Great concept. I think that this simplifies things a bit for the average guy reading the blog that currently is unable to develop these concepts.
A couple questions/comments….
1) I see 11 different indicators, of which some appear to be bullish & some appear to be bearish. How should an average reader interpret this? I could still see the average person not being able to draw a conclusion from the information presented.
2) Have you considered suing some sort of data mining tool with some sort of weighting algorithm on these indicators? I have heard of some great results being achieved with that technique.
Thanks,
Eric
Checking in from the airport — Very cool Michael. Keep up the excellent work.
RE to Eric: thanks for the kind words. RE: question #1 – I think this is the biggest question most folks are going to have…I’ll post some thoughts on the blog this week.
RE: question #2 – let me roll this one around in my head a while. The “confidence” concept we’re using would make a weighted total easier. The biggest problem I see is that some of the strategies (such as the two prop. OB/OS strategies) are using a very similar approach to the market (even if they use different data to get there) so I’d have to manually underweight each of those. Hmmm…more to follow.
michael
Michael – One of the things I do when weighting and/or adding additional criteria to a model is to re-evaluate the ‘model’ with the addition/changing of criteria to determine if the model is improved over the previous ‘model’ with less complexity.

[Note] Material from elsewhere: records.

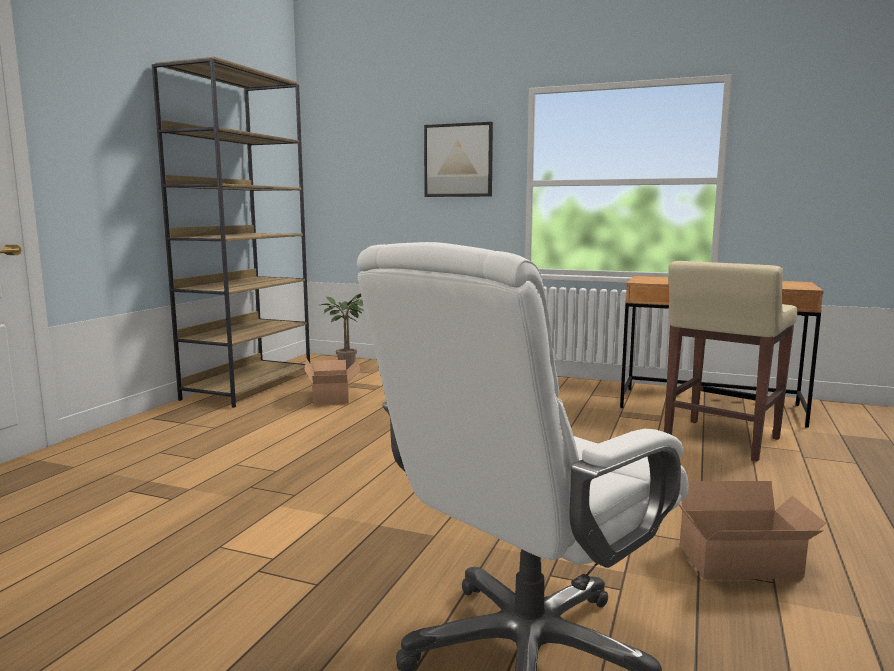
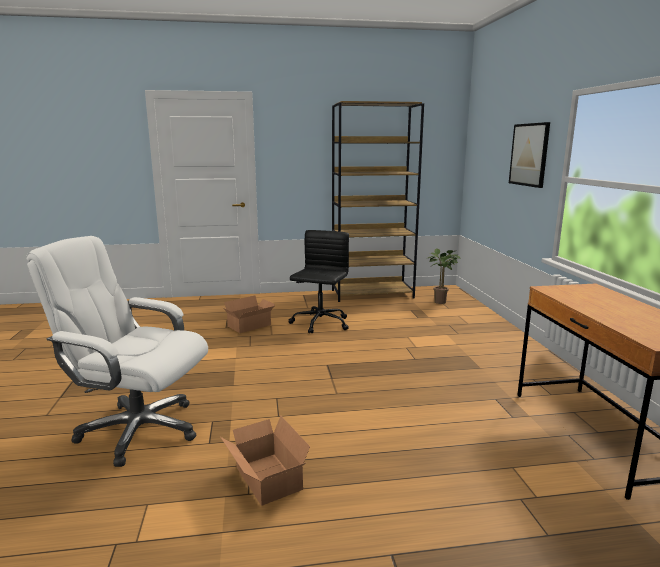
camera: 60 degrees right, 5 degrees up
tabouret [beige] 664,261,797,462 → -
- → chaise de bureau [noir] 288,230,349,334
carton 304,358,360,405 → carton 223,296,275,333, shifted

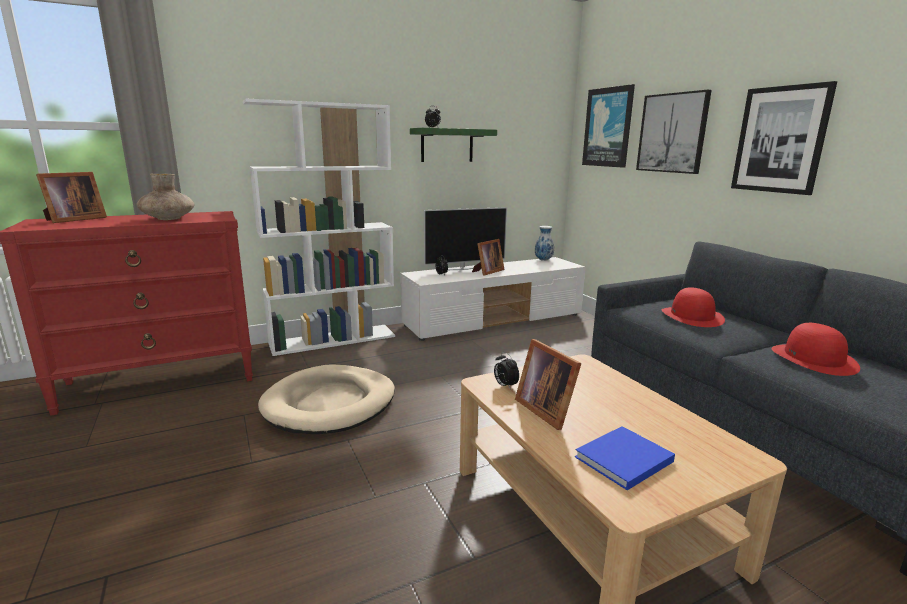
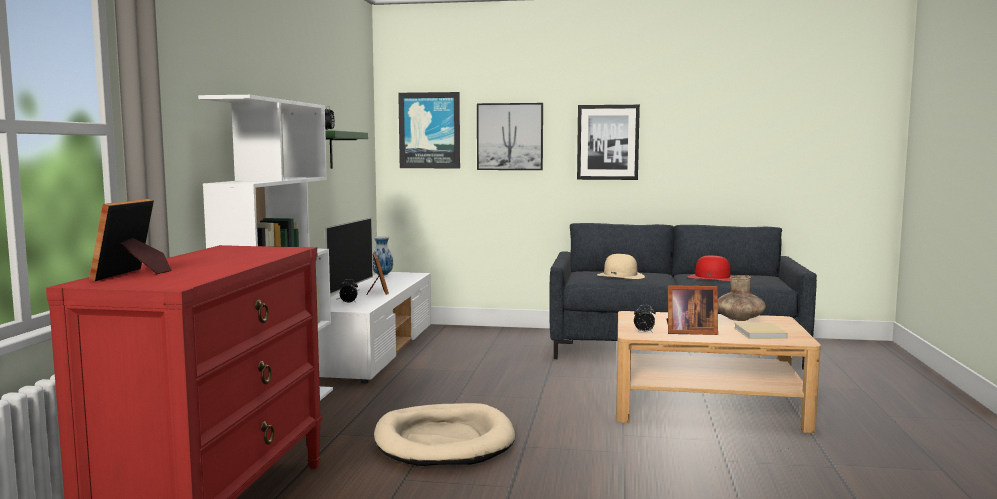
camera: 55 degrees left, 10 degrees down
vase [marron] 136,174,194,220 → vase [marron] 718,275,766,321, shifted
livre [bleu] 575,426,675,490 → livre [beige] 734,322,788,339
chapeau [rouge] 662,287,725,327 → chapeau [beige] 597,254,645,279
cadre photo 36,172,107,223 → cadre photo 89,199,172,282, 150 degrees counterclockwise

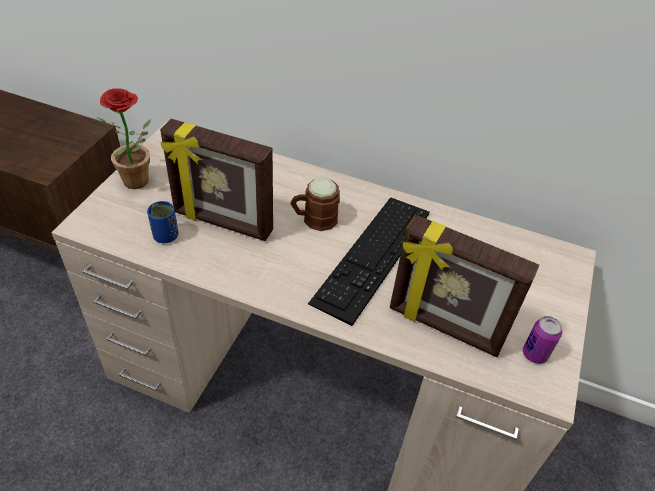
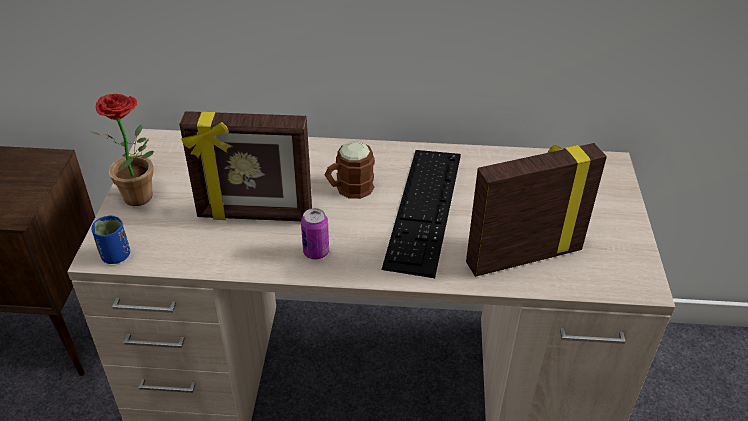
camera: 15 degrees left, 5 degrees down
tasse [bleu] 147,201,179,243 → tasse [bleu] 91,216,130,264, shifted
boîte métallique 523,316,562,364 → boîte métallique 301,208,329,260, shifted
cadre photo 390,215,539,357 → cadre photo 466,143,607,277, 150 degrees clockwise

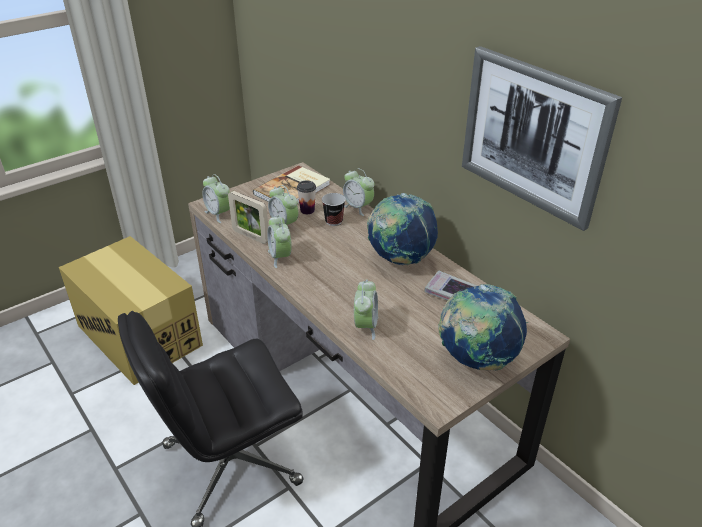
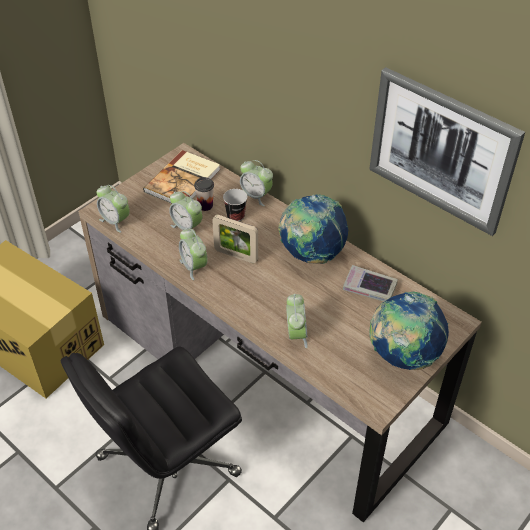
camera: 10 degrees left, 10 degrees up
cadre photo 228,191,268,244 → cadre photo 212,215,258,263, shifted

I usually evaluate this by using a t-test. I am going to be using this with a system I am working on with equities, where the # of positions is a variable number and the total dollar risk is a variable percentage related to the portfolio value. In this case, I would be looking to see if adding additional positions (and potentially reducing the $ allocated to each position) would improve the results of the portfolio. At this point, it appears that there is a decreasing marginal gain from adding additional positions and the marginal gain is smaller when the positions are correlated.
Regards,
Eric
RE to Eric: very good comments. I’m hesitant though to use too much optimization in this particular report. I can already tell you that some of the more robust indicators (like the prop. OBOS) are going to dominate the portfolio and some of the fringe things like TED spread, etc. are going to get swallowed up. I’m intentionally doing the opposite here…presenting different viewpoints and all. Very good thoughts though.
Thanks,
michael
So if a cell in the Confidence column is green does this mean that particular model is predicting a gain for tomorrow? And is the percent the confidence interval for that prediction? I’m a bit confused…
Josh
RE to Josh: that’s correct, green (positive) means that model is predicting a gain, and red (negative) means predicting a loss. The percentage is not “confidence” in the mathematical sense of the term. It’s just the model’s confidence relative to a threshold that I determined…+/- 100% being something that has historically been VERY predictive, 0% being completely unpredictive, and everything else somewhere in between.
Geeky side notes: confidence has been both detrended (assumes a neutral trending market) and is normalized to account for volatility.